May you network in interesting times

Part and parcel of learning about IPv6 has been establishing an internal infrastructure capable of running it, and which must be readily reconfigurable in order to test common configurations.  Stephen H and I have spent dozens of hours trying various configurations of modern, common, small-network configurations as part of the research v6 testbed.

In no particular order, here are some things we’ve learned:

 

China  – For years we used to say to people who claimed to be interested in network security, “Listen, most Internet-based attacks are coming from address blocks allocated to China, and tracerouting would seem to indicate that there are thousands and thousands and millions of break-in attempts every day.” And…they’d look at me as though I’d shown them a mouthful of black beetles whilst wearing an aluminum-lined baseball helmet, so eventually I just quit talking about it. 

Mind you, this started in the early 1990s.  As I’ve been watching network traffic, I noticed it’s only gotten worse, so I’ve blocked basically all APNIC and Russian address blocks, which has significantly cut down on the random attack traffic I’ve seen.

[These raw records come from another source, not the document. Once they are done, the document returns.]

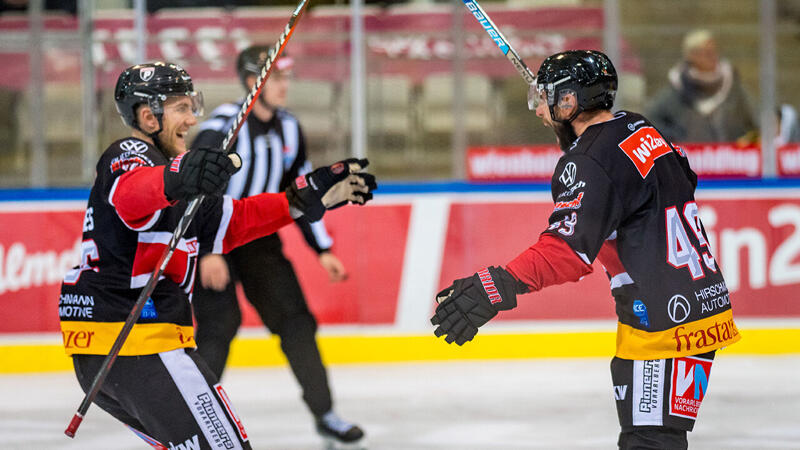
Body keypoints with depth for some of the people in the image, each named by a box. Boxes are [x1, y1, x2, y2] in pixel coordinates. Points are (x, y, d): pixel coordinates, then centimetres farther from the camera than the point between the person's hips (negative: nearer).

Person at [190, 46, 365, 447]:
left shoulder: (289, 130, 3)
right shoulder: (223, 127, -19)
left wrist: (323, 250, 10)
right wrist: (208, 252, -32)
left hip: (258, 237, 6)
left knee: (295, 319, 0)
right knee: (220, 323, -15)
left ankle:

Why should we care?  Because one big feature of v6 is that it [potentially] brings back the end-to-end architecture that is TCP/IP’s original primary design feature.  You won’t need NAT and everything will be hunky-dory, and or peachy keen, whatever those mean.  Unfortunately, one good side effect of NAT is security-through-inaccessibility, as in you can’t attack what you can’t get to.  With e-to-e v6, though, your hosts are potentially once again available for attack.  Because c6 hasn’t been widely tested (by crackers), it’s a good bet that many implementations will have a lot of security problems in their first few years of deployment.

Windows IP Helper Service – IPv6 transitional assistance service (“Provides tunnel connectivity using IPv6 transition technologies (6to4, ISATAP, Port Proxy, and Teredo), and IP-HTTPS. If this service is stopped, the computer will not have the enhanced connectivity benefits that these technologies offer.”)  While debugging some other network issues, I discovered that at least on one machine, having this service running was generating a lot of network activity to weird random IP addresses on the Internet.  It’s off for the moment until I can confirm that this is normal behavior.

 

DNS – Domain controllers with multiple NICs that are running DNS will not necessarily return the expected IP address.  The default setting is to round-robin-return the various NIC addresses that register themselves with DNS.  Our first thought was, “turn off round robin,” but that didn’t work, and then “don’t allow DNS registration,” and that didn’t work.

Current status:  not solved

Current “solution”: from Microsoft-> don’t run DCs with multiple NICs.  Seriously, this is their advice.